### Excerpted data ###
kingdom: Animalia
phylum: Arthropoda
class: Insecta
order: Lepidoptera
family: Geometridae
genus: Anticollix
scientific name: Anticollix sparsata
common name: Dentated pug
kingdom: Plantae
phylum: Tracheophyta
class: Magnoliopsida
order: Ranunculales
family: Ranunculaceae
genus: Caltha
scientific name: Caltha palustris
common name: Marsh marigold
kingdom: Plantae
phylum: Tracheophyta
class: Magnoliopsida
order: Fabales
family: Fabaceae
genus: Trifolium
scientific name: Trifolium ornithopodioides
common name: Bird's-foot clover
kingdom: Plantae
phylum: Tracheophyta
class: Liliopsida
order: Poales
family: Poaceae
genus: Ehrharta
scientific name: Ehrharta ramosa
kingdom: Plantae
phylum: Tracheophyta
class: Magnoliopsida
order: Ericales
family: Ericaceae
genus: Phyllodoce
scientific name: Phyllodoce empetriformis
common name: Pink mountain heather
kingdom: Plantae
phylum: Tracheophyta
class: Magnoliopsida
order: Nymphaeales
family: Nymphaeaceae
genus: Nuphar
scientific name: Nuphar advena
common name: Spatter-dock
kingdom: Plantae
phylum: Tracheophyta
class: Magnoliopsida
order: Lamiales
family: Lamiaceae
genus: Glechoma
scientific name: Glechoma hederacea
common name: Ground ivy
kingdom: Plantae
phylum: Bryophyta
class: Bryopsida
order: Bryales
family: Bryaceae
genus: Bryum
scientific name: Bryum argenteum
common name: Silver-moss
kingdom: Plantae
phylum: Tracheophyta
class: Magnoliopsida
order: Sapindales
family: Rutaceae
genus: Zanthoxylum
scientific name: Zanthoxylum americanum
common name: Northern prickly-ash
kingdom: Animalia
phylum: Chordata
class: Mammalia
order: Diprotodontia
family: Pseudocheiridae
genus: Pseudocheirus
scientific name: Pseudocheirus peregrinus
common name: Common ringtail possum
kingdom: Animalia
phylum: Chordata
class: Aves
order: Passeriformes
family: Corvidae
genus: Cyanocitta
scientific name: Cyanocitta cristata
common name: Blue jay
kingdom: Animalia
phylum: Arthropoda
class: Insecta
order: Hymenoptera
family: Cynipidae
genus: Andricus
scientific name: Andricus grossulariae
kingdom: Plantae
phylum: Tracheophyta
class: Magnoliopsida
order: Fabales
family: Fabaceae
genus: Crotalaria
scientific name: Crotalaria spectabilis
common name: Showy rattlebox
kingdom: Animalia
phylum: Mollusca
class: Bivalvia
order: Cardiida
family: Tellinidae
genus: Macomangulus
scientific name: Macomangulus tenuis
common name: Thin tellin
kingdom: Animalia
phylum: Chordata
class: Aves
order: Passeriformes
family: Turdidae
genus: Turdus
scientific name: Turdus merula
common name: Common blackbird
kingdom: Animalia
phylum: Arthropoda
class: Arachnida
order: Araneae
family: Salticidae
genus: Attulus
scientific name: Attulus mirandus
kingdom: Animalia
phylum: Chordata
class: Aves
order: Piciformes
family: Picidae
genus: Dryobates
###
Your task> Can you turn every line of the records above into one numbered list, leaving out any blank lines?

Exercise response>
1. kingdom: Animalia
2. phylum: Arthropoda
3. class: Insecta
4. order: Lepidoptera
5. family: Geometridae
6. genus: Anticollix
7. scientific name: Anticollix sparsata
8. common name: Dentated pug
9. kingdom: Plantae
10. phylum: Tracheophyta
11. class: Magnoliopsida
12. order: Ranunculales
13. family: Ranunculaceae
14. genus: Caltha
15. scientific name: Caltha palustris
16. common name: Marsh marigold
17. kingdom: Plantae
18. phylum: Tracheophyta
19. class: Magnoliopsida
20. order: Fabales
21. family: Fabaceae
22. genus: Trifolium
23. scientific name: Trifolium ornithopodioides
24. common name: Bird's-foot clover
25. kingdom: Plantae
26. phylum: Tracheophyta
27. class: Liliopsida
28. order: Poales
29. family: Poaceae
30. genus: Ehrharta
31. scientific name: Ehrharta ramosa
32. kingdom: Plantae
33. phylum: Tracheophyta
34. class: Magnoliopsida
35. order: Ericales
36. family: Ericaceae
37. genus: Phyllodoce
38. scientific name: Phyllodoce empetriformis
39. common name: Pink mountain heather
40. kingdom: Plantae
41. phylum: Tracheophyta
42. class: Magnoliopsida
43. order: Nymphaeales
44. family: Nymphaeaceae
45. genus: Nuphar
46. scientific name: Nuphar advena
47. common name: Spatter-dock
48. kingdom: Plantae
49. phylum: Tracheophyta
50. class: Magnoliopsida
51. order: Lamiales
52. family: Lamiaceae
53. genus: Glechoma
54. scientific name: Glechoma hederacea
55. common name: Ground ivy
56. kingdom: Plantae
57. phylum: Bryophyta
58. class: Bryopsida
59. order: Bryales
60. family: Bryaceae
61. genus: Bryum
62. scientific name: Bryum argenteum
63. common name: Silver-moss
64. kingdom: Plantae
65. phylum: Tracheophyta
66. class: Magnoliopsida
67. order: Sapindales
68. family: Rutaceae
69. genus: Zanthoxylum
70. scientific name: Zanthoxylum americanum
71. common name: Northern prickly-ash
72. kingdom: Animalia
73. phylum: Chordata
74. class: Mammalia
75. order: Diprotodontia
76. family: Pseudocheiridae
77. genus: Pseudocheirus
78. scientific name: Pseudocheirus peregrinus
79. common name: Common ringtail possum
80. kingdom: Animalia
81. phylum: Chordata
82. class: Aves
83. order: Passeriformes
84. family: Corvidae
85. genus: Cyanocitta
86. scientific name: Cyanocitta cristata
87. common name: Blue jay
88. kingdom: Animalia
89. phylum: Arthropoda
90. class: Insecta
91. order: Hymenoptera
92. family: Cynipidae
93. genus: Andricus
94. scientific name: Andricus grossulariae
95. kingdom: Plantae
96. phylum: Tracheophyta
97. class: Magnoliopsida
98. order: Fabales
99. family: Fabaceae
100. genus: Crotalaria
101. scientific name: Crotalaria spectabilis
102. common name: Showy rattlebox
103. kingdom: Animalia
104. phylum: Mollusca
105. class: Bivalvia
106. order: Cardiida
107. family: Tellinidae
108. genus: Macomangulus
109. scientific name: Macomangulus tenuis
110. common name: Thin tellin
111. kingdom: Animalia
112. phylum: Chordata
113. class: Aves
114. order: Passeriformes
115. family: Turdidae
116. genus: Turdus
117. scientific name: Turdus merula
118. common name: Common blackbird
119. kingdom: Animalia
120. phylum: Arthropoda
121. class: Arachnida
122. order: Araneae
123. family: Salticidae
124. genus: Attulus
125. scientific name: Attulus mirandus
126. kingdom: Animalia
127. phylum: Chordata
128. class: Aves
129. order: Piciformes
130. family: Picidae
131. genus: Dryobates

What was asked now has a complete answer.